Where Canada shines, and where it could do better

It’s a sad reflection of both our country and our cities that, when disaster strikes, Canadian citizens turn to their local emergency management system and the federal government for relief and answers.

Sadly, that’s not much of a surprise in our modern world.

Aid from the federal government has, for the most part, been overshadowed by the simultaneous disasters of economic crises and wars in its regions.

With that reality we welcome former Toronto police chief Bill Blair, who will take over in September as the federal cabinet’s point man for disaster response, as a force for change.

The delays and poor planning by the governments of Canada and Ontario in the handling of Toronto’s citywide ice storm last winter should be stark reminders to all Canadian citizens that their safety needs to be the first concern.

And as Canadians come to terms with some tough domestic issues, we have to look to the struggling federal government to lead the way on this.

A similar situation occurred in British Columbia in 2011, when oil spills killed millions of birds and spread toxic amounts of diesel oil onto nearly every lake, river and creek in the province.

Canadian fishermen and policy makers seemed determined to ignore the situation, but the Canadian government sent in navy ships and aircraft to help with clean-up efforts.

Federal Natural Resources Minister Joe Oliver announced recently that the federal government would spend C$30 million to help with clean-up efforts in Saskatchewan after the duck flu epidemic, while a C$60 million grant is helping with Saskatchewan’s response efforts to the Alberta wildfires.

But it’s the smaller emergency response measures that require our attention, the far-away dramas that must be defused before they turn into immense human tragedies.

As Canadians, we often take for granted our health care, an aspect of our society that should not be under-appreciated but under-utilized.

But when it comes to handling an emergency, Canadian government agencies should learn the value of quick, flexible and skilled responses.

Let’s hope that Bill Blair, as our new disaster coordinator, won’t simply repeat the mistakes of the past.

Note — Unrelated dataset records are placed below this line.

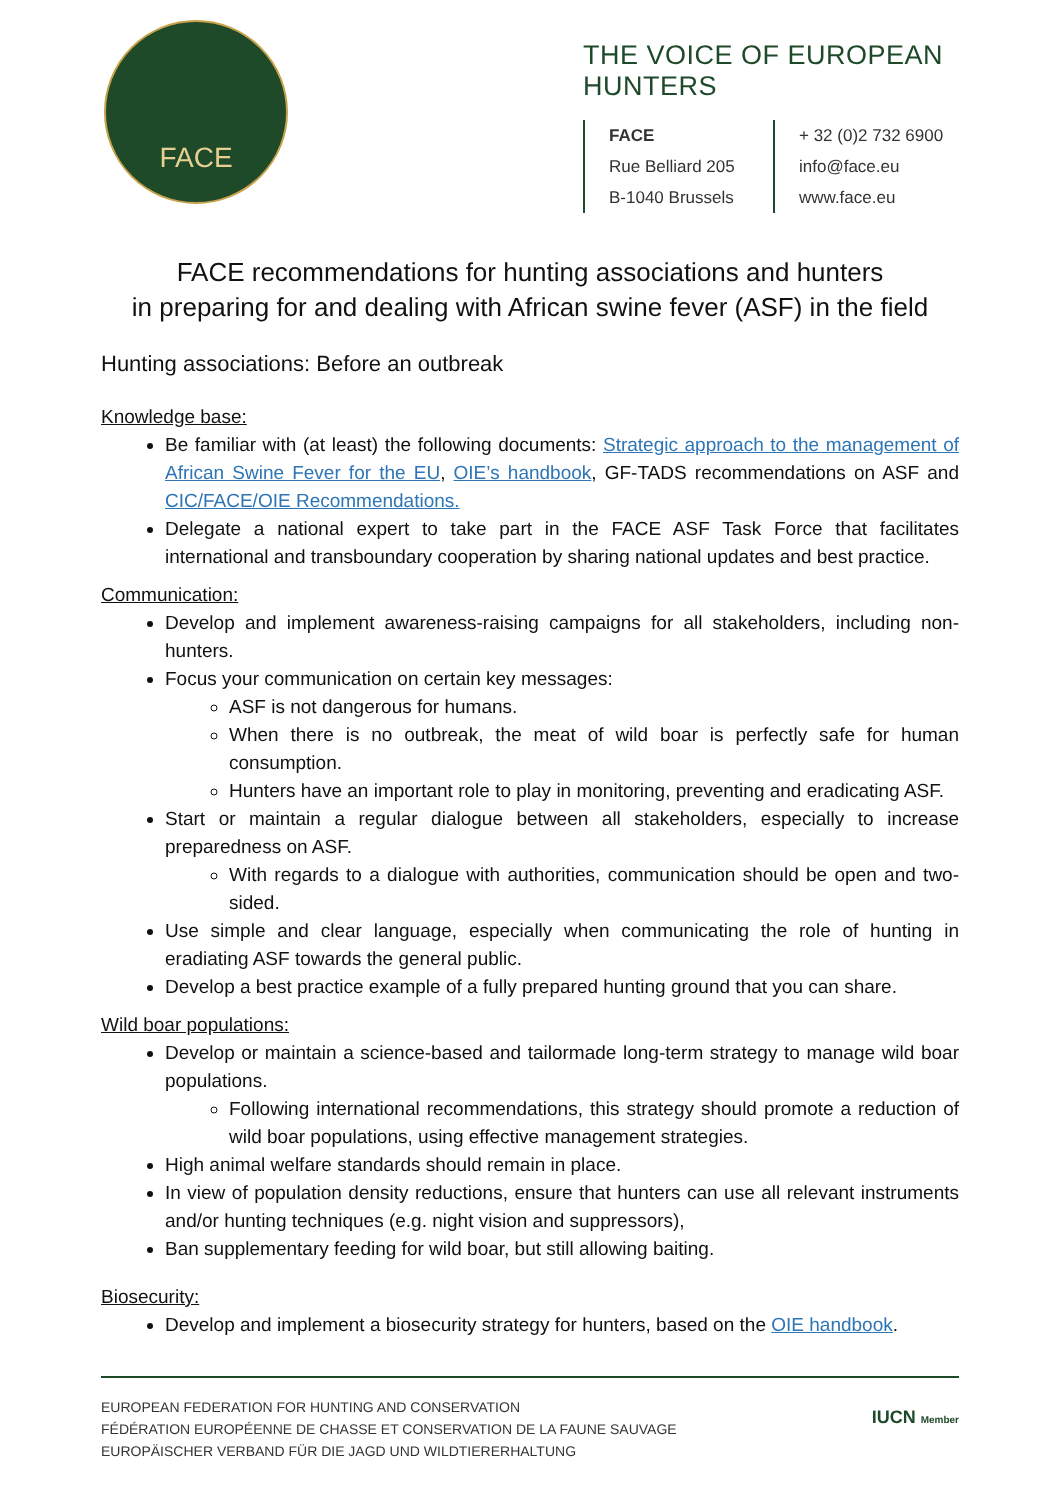FACE
THE VOICE OF EUROPEAN HUNTERS
FACE
Rue Belliard 205
B-1040 Brussels
+ 32 (0)2 732 6900
info@face.eu
www.face.eu
FACE recommendations for hunting associations and hunters
in preparing for and dealing with African swine fever (ASF) in the field
Hunting associations: Before an outbreak
Knowledge base:
Be familiar with (at least) the following documents: Strategic approach to the management of African Swine Fever for the EU, OIE’s handbook, GF-TADS recommendations on ASF and CIC/FACE/OIE Recommendations.
Delegate a national expert to take part in the FACE ASF Task Force that facilitates international and transboundary cooperation by sharing national updates and best practice.
Communication:
Develop and implement awareness-raising campaigns for all stakeholders, including non-hunters.
Focus your communication on certain key messages:
ASF is not dangerous for humans.
When there is no outbreak, the meat of wild boar is perfectly safe for human consumption.
Hunters have an important role to play in monitoring, preventing and eradicating ASF.
Start or maintain a regular dialogue between all stakeholders, especially to increase preparedness on ASF.
With regards to a dialogue with authorities, communication should be open and two-sided.
Use simple and clear language, especially when communicating the role of hunting in eradiating ASF towards the general public.
Develop a best practice example of a fully prepared hunting ground that you can share.
Wild boar populations:
Develop or maintain a science-based and tailormade long-term strategy to manage wild boar populations.
Following international recommendations, this strategy should promote a reduction of wild boar populations, using effective management strategies.
High animal welfare standards should remain in place.
In view of population density reductions, ensure that hunters can use all relevant instruments and/or hunting techniques (e.g. night vision and suppressors),
Ban supplementary feeding for wild boar, but still allowing baiting.
Biosecurity:
Develop and implement a biosecurity strategy for hunters, based on the OIE handbook.
EUROPEAN FEDERATION FOR HUNTING AND CONSERVATION
FÉDÉRATION EUROPÉENNE DE CHASSE ET CONSERVATION DE LA FAUNE SAUVAGE
EUROPÄISCHER VERBAND FÜR DIE JAGD UND WILDTIERERHALTUNG
IUCN Member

To all of our federal emergency response agencies out there, if a big crisis happens in your province or province’s capital, you need to know where it is and how it’s being dealt with.

You need to know how your roads are being protected.

You need to know how your water intake and drinking supplies are being kept up.

If a fire gets out of control and moves into your community, you need to know where your local fire fighters are located.

You need to know how your hospitals are being cared for and how medical facilities in the city and region are coping with a sudden influx of hospital patients.

You need to know what steps your local officials are taking to ensure that people aren’t stuck out in the cold in their cars after the worst storm in memory.

You need to know how local officials are communicating with your military, police and border services to ensure that you’re rescued and the roads are clear before it’s too late.

You also need to know how fast help is coming and the response speed is being adjusted.

As Canadians, we can and should lead the way in disaster response when a crisis occurs, and we can be proud that we can and should be trusted to lead when the storm strikes.